Le super-héros le plus riquiqui de la famille Marvel est de retour aux affaires, trois ans pile poil après ses premières aventures inaugurales. L’homme-fourmi aux pouvoirs étonnants refait surface avec l’espoir que ce second long-métrage fasse oublier la frustrante semi-déception du premier, développé par le génial Edgar Wright avant son débarquement pour “divergences artistiques”. Pour rappel, Wright avait une vision, un scénario écrit par ses soins et l’envie d’apporter sa patte à l’univers Marvel et au projet. Mais le studio ne l’a pas entendu de cette manière, préférant un film lisse, calibré dans le moule de ses productions habituelles, où Wright ne ferait office que d’exécutant. Remplacé à la hâte par l’impersonnel faiseur Peyton Reed, Ant-Man a payé le lourd tribu de ce sacrifice artistique. Malheureusement, les choses n’ont guère changé aujourd’hui. Si la saga affiche des progrès sur certains points, elle s’affaiblit sur d’autres. Surtout, avec Peyton Reed lui-aussi de retour aux commandes, elle pâtit toujours d’une vision dénuée de style et d’audace.

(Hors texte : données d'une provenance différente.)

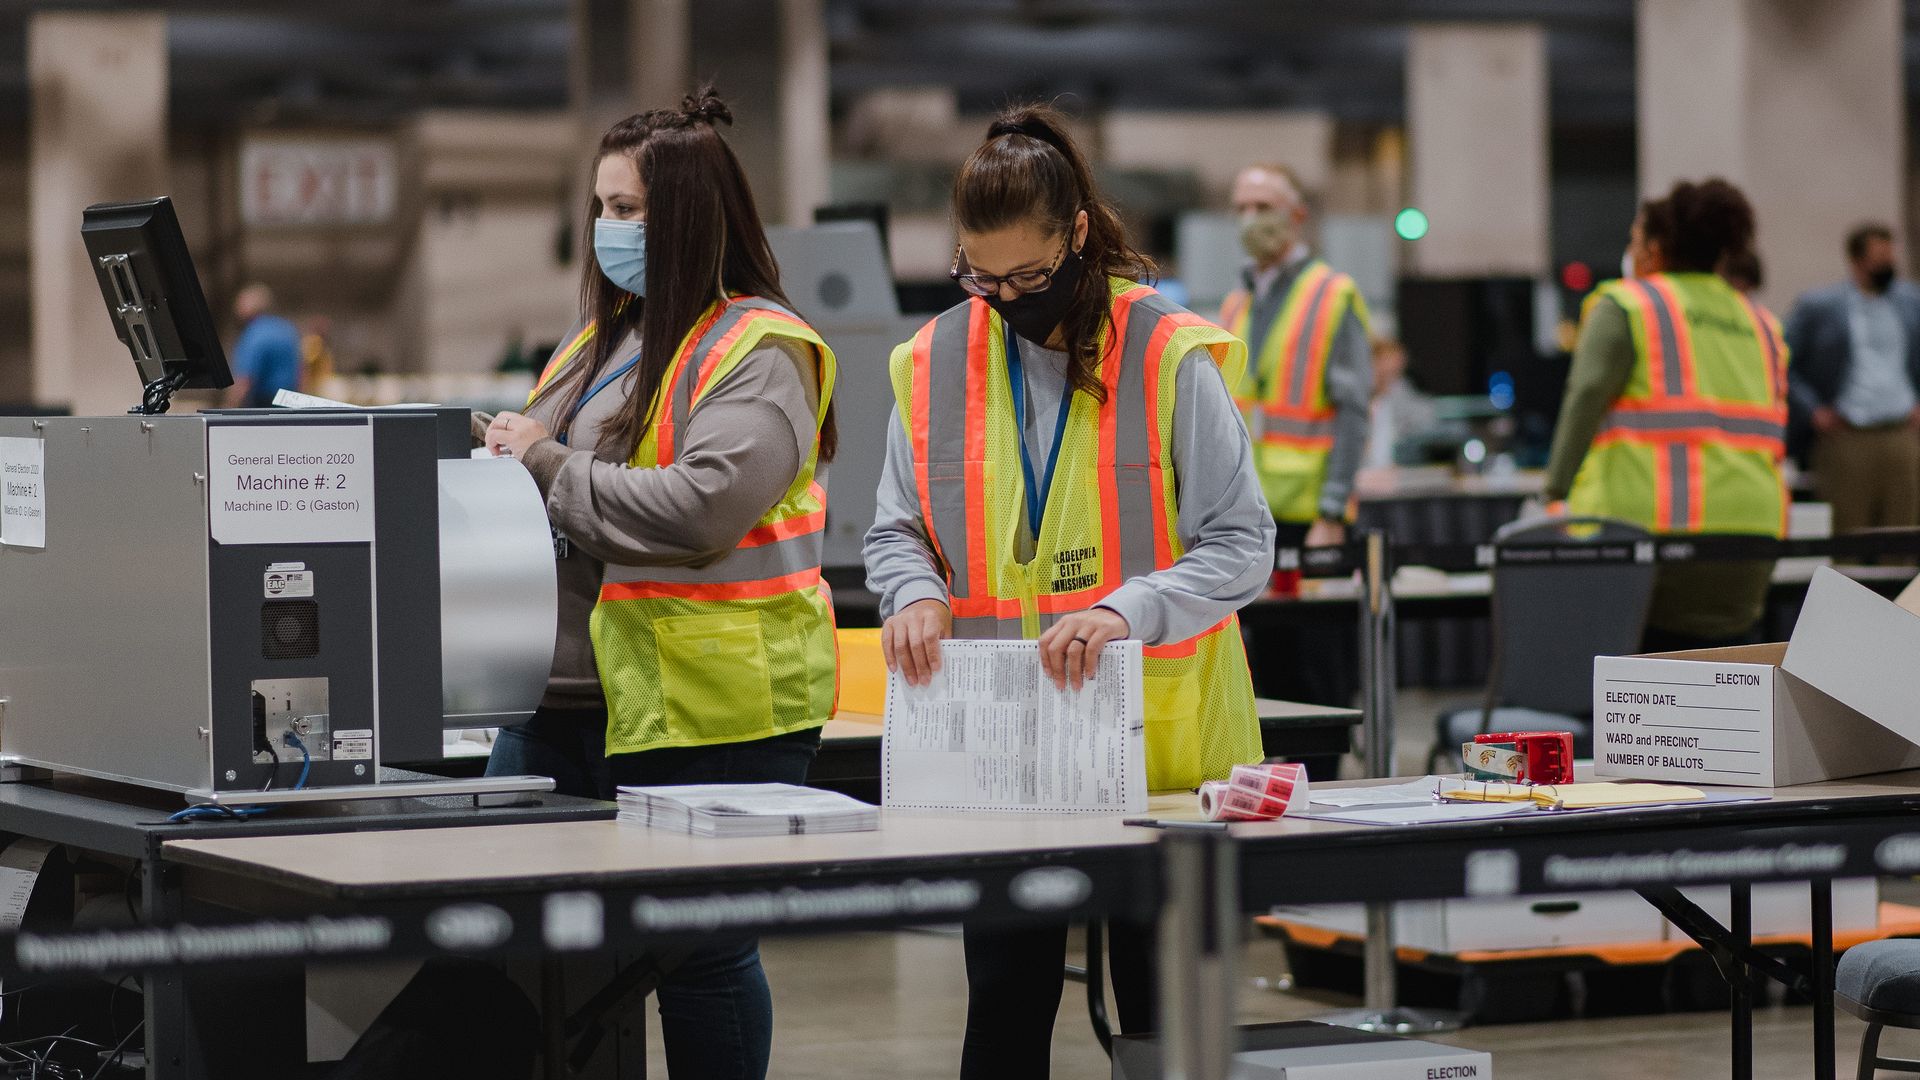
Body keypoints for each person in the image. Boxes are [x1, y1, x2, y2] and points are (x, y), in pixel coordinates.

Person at [863, 103, 1273, 1077]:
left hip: (1162, 754)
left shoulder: (1168, 354)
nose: (1004, 297)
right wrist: (912, 592)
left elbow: (1243, 545)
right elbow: (894, 531)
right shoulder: (931, 363)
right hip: (1005, 754)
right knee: (1003, 1014)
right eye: (979, 275)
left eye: (1028, 275)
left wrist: (1128, 609)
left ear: (1078, 233)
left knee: (1163, 1029)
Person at [482, 88, 839, 1080]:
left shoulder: (757, 350)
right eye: (601, 207)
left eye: (631, 210)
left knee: (700, 953)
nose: (610, 229)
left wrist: (546, 465)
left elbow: (698, 508)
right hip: (563, 695)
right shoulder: (599, 342)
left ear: (687, 216)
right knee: (525, 952)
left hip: (709, 708)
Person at [1544, 178, 1788, 652]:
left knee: (1634, 700)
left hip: (1650, 538)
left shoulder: (1627, 305)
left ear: (1653, 251)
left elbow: (1585, 396)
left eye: (1633, 241)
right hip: (1752, 540)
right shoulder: (1761, 323)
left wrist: (1554, 491)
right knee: (1727, 687)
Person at [1217, 163, 1373, 548]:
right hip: (1243, 516)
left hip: (1307, 519)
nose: (1250, 220)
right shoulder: (1236, 304)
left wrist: (1332, 511)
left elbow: (1353, 411)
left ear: (1297, 215)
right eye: (1241, 209)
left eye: (1263, 207)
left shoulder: (1333, 295)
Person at [1784, 223, 1920, 534]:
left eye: (1890, 256)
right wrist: (1813, 411)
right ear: (1857, 261)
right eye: (1879, 257)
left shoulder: (1910, 303)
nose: (1888, 264)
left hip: (1900, 431)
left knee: (1903, 533)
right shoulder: (1819, 306)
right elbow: (1784, 362)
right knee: (1849, 531)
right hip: (1847, 433)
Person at [224, 283, 303, 407]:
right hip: (290, 402)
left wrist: (228, 408)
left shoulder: (254, 333)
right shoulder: (286, 328)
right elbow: (300, 371)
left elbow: (245, 379)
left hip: (264, 405)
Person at [1363, 335, 1436, 470]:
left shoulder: (1386, 403)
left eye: (1396, 374)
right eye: (1385, 374)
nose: (1391, 382)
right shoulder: (1357, 405)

Parfaite incarnation du divertissement “marvelien” avec son action remuante, son humour très affirmé et sa volonté de spectacle pop-corn familial, Ant-Man et la Guêpe a comme premier défaut de s’obstiner à gommer sa différence pour se conformer au moule standard du blockbuster Marvel type. Et c’est fort dommage car le mini-super-héros pourrait avoir un univers qui lui serait propre, avec une identité marquée. Au lieu de cela, le studio a préféré en faire une copie de tous ses précédents efforts. Hormis son univers visuel réduit, ce Ant-Man 2 peine à se démarquer et ne propose rien de vraiment neuf dans le registre du film du film de super-héros. Mais cette sensation de lassitude aurait pu être atténuée si le spectacle proposé avait été exaltant. Or, il n’en est rien. Ant-Man et la Guêpe souffre d’un scénario terriblement dysfonctionnel, marqué par une affolante pauvreté dramatique et coupable d’une redondance tragique qui l’amène à tourner en rond sur lui-même au point d’aller tutoyer le désintérêt absolu. Au cœur de l’intrigue opposant ses super-mini-personnages et un méchant costumé qui manie les infinies possibilités de la physique quantique, le laboratoire portable miniaturisé du Dr Hank Pym (Michael Douglas), objet de toutes les convoitises. Et les deux heures d’Ant-Man et la Guêpe vont se résumer à un jeu de poursuite. Je te pique le labo, je le récupère, je te le repique, je le re-récupère, je te le re-re-repique, je le te-re-récupère et ainsi de suite… pendant deux longues heures ! Une intrigue mono-linéaire symptomatique de la terrible inconsistance des enjeux, peu aidés par la bêtise d’une histoire qui révèle toute sa suprême stupidité dans un final ni fait ni à faire, dégommant le peu d’enjeux évoqués. Disgracieux dans ce qu’il raconte au point d’en devenir passablement emmerdant, Ant-Man 2 trouve son seul salut dans le capital sympathie de son acteur Paul Rudd, dans son humour second degré très rieur voire décalé, et dans la gestion de ses scènes d’action maniant mieux les échelles de taille que son aîné, avec en prime quelques séquences plutôt inspirées. Mais l’ensemble, aussi plaisant pourra t-il paraître aux yeux de certains, reste faiblard et franchement peu palpitant.